The custom Cloud Services worker role is another example of how Fielding Systems built innovative solutions on Azure in 2010-2011. The worker process runs in the background on any Compute service. One master service exists that is in charge of maintaining the schedules for all the application and platform processes. The master process used Azure Storage Queues to distribute workload to each processor added when the cloud service first initializes. Since these are internal services, no external gateways were needed directly to the new worker services. A stateless gateway is used to provide direct access to the stats collected from the running services. The following services were used for migration:
- Main scheduler stateful actor service: Replaced the master scheduler singleton thread in the work role. Execution schedules are controlled with service configuration settings. A single stateful actor uses a reminder to continually check for more work to distribute to the other stateful services.

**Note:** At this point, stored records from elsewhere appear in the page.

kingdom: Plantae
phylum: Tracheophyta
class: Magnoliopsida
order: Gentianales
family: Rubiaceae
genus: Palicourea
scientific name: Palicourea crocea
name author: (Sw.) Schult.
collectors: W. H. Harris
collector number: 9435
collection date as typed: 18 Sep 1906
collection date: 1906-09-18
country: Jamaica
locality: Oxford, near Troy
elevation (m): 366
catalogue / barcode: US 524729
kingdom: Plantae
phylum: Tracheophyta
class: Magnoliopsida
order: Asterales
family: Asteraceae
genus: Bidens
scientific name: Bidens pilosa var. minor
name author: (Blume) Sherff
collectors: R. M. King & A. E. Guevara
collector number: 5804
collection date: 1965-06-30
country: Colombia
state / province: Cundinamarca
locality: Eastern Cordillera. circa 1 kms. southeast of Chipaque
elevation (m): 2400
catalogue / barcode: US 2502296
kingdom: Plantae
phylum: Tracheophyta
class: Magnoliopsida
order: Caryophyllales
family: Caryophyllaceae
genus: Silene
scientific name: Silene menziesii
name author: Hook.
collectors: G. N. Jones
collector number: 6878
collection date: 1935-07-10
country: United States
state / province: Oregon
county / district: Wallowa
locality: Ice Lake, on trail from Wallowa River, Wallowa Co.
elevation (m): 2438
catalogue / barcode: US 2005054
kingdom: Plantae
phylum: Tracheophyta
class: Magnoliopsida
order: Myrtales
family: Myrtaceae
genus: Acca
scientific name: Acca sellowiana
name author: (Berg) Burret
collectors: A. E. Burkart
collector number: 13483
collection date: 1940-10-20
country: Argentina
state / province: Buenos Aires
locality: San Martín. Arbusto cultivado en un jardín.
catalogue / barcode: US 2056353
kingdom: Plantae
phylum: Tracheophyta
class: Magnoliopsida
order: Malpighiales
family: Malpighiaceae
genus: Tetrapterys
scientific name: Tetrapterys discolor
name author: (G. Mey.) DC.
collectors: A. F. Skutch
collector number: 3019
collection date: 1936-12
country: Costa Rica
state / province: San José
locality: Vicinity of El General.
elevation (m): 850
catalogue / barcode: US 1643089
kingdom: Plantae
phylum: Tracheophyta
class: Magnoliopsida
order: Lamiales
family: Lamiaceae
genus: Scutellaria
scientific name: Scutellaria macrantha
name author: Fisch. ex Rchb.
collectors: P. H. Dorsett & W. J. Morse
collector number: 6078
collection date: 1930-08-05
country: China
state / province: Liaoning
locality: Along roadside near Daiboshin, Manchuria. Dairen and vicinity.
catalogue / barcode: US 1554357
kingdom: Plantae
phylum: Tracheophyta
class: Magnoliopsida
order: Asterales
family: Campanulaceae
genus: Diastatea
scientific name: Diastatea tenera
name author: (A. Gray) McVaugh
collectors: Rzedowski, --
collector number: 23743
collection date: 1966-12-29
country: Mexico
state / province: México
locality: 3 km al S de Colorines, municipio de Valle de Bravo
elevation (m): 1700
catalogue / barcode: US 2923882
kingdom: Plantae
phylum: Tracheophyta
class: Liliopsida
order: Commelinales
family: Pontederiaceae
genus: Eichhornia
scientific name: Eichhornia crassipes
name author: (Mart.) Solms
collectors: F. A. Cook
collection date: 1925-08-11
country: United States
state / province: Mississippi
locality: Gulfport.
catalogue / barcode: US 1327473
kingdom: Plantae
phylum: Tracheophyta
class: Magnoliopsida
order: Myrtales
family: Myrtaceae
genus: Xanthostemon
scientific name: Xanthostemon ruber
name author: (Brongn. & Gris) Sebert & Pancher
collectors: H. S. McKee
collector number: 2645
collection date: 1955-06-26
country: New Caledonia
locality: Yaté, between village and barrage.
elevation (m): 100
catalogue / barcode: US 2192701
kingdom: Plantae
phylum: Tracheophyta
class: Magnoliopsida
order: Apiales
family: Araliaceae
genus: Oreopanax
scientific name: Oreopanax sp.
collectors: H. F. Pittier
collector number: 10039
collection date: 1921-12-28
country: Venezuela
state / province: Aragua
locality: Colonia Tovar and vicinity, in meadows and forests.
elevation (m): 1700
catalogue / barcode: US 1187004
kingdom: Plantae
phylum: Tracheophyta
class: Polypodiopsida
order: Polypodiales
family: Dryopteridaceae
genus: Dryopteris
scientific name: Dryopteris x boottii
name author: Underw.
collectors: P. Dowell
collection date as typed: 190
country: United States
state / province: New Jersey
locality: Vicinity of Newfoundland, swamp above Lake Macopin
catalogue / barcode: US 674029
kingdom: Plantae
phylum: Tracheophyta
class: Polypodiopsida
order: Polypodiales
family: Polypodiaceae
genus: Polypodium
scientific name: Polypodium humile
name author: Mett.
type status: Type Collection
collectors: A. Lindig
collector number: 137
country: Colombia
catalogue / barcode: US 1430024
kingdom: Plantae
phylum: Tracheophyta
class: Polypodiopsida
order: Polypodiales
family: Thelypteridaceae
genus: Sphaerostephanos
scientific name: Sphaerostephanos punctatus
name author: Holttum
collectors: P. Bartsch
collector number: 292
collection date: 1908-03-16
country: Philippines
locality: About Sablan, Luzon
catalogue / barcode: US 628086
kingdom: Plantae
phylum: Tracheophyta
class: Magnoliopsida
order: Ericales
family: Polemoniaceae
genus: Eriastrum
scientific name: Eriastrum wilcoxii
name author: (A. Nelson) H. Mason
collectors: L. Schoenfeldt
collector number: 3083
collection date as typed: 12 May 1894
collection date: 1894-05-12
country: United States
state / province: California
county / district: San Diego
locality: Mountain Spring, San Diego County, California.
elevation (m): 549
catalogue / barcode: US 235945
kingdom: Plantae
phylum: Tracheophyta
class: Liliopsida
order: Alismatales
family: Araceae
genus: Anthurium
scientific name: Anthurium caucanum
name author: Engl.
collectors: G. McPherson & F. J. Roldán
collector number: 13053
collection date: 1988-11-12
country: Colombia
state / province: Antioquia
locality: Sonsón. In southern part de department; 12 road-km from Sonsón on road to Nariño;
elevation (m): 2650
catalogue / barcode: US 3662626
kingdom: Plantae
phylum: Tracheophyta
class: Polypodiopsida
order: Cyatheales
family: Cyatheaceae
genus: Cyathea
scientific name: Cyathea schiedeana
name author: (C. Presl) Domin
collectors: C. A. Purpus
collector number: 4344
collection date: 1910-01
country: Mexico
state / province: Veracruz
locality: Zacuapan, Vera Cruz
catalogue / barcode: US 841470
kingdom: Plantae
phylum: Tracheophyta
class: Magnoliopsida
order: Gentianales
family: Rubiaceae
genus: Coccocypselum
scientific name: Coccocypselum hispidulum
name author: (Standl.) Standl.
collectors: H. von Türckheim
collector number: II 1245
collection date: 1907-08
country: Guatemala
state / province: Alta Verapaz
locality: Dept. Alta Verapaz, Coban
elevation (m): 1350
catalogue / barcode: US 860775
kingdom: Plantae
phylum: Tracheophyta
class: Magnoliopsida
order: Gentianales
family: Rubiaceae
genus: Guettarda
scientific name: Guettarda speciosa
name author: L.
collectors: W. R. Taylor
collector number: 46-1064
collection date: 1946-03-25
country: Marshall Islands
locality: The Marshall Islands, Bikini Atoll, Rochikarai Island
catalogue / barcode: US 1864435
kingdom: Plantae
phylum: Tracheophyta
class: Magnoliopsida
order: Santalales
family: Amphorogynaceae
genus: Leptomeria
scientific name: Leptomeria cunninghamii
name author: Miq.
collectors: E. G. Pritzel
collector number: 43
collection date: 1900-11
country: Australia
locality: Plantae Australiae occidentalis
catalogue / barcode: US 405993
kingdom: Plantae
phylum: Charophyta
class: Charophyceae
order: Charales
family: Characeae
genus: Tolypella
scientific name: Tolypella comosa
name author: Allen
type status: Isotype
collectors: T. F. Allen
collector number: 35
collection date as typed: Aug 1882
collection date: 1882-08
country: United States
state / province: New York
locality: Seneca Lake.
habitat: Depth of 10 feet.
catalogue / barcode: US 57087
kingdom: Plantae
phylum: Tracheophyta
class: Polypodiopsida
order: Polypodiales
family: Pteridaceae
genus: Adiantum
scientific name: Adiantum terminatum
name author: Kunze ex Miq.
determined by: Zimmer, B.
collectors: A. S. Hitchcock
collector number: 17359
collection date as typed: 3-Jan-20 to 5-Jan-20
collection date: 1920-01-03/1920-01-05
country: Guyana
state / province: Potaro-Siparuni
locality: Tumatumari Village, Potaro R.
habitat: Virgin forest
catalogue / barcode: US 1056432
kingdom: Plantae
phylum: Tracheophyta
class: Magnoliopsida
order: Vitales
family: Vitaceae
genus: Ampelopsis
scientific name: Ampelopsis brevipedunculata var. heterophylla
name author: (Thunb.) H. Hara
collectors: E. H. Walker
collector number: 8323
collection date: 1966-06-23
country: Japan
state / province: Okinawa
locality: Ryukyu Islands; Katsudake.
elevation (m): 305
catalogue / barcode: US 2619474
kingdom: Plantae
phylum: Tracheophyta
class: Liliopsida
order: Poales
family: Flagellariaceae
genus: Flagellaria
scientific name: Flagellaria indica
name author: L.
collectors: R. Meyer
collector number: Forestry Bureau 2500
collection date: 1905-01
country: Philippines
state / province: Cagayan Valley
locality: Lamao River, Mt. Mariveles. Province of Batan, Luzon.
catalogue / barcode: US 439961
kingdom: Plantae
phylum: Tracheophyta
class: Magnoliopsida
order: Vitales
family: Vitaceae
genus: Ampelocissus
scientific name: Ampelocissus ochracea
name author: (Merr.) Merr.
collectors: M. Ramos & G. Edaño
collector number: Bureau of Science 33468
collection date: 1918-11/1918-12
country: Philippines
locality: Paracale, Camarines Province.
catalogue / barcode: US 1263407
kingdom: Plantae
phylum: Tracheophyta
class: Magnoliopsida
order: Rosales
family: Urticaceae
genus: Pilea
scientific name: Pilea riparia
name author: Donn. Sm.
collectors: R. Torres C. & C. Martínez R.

- Notification stateful service: This service distributes all forms of communication to internal and external users. The service was upgraded to use a Service Fabric ReliableQueue datastructure to ensure that messages are processed and can be called from others services, such as the report execution and the ScadaVisor a
- SQL retry stateful service: The batch actor save eliminated the need for this for ScadaVisor, but it is still being used by a few legacy services and FieldVisor. All bulk database operations use TVP’s for batching throughput, and any failures will get archived to a SQL Database table. This service periodically polls a database for any retry operations and attempts to reissue those commands.
- Report execution stateful service: This processes all scheduled reports across all applications for all customers. The requests are queued and processed against each primary data source, which is logically partitioned by the customer and application. All reports are running on top of SQL Server Reporting Services (SSRS), which is running on an IaaS SQL Server VM. The use of a ReliableQueue and ReliableDictionary enable maximum throughput and the resilience from any widespread outage.
- ScadaVisor alarm engine stateful actor service: This analyzes the data collected from devices and sensors for alarm conditions and sends an appropriate notification to customers via email, SMS, or voice callouts. When triggered for processing, new data is pulled from each customer’s SQL Database and analyzed for alarm conditions. All alarm configurations and settings are maintained in the Actor’s state, enabling the ability for data analysis to take place on data streams.
- FieldVisor task processor stateful actor service: This service executes and manages several backend processes that are configured inside of each customer’s Azure SQL Database. Each stateful actor maintains the current configuration for each customer and uses a reminder to continually check for new work items to process.
- ScadaVisor task processor stateful actor service: This service operates in a similar fashion to the above FieldVisor task processor.
Many organizations built on the cloud have discovered that there is a significant amount of ‘learning by doing.’ As one of the early adopters of Azure, Quorum (as Fielding Systems) gradually built the knowledge of how to design applications and services to provide the scale and resilience desired. While the components built over that time are still functional, they require a significant amount of tribal knowledge to manage. By adopting Service Fabric, Quorum was able replace many of those components and create a simpler design that will scale well into the future.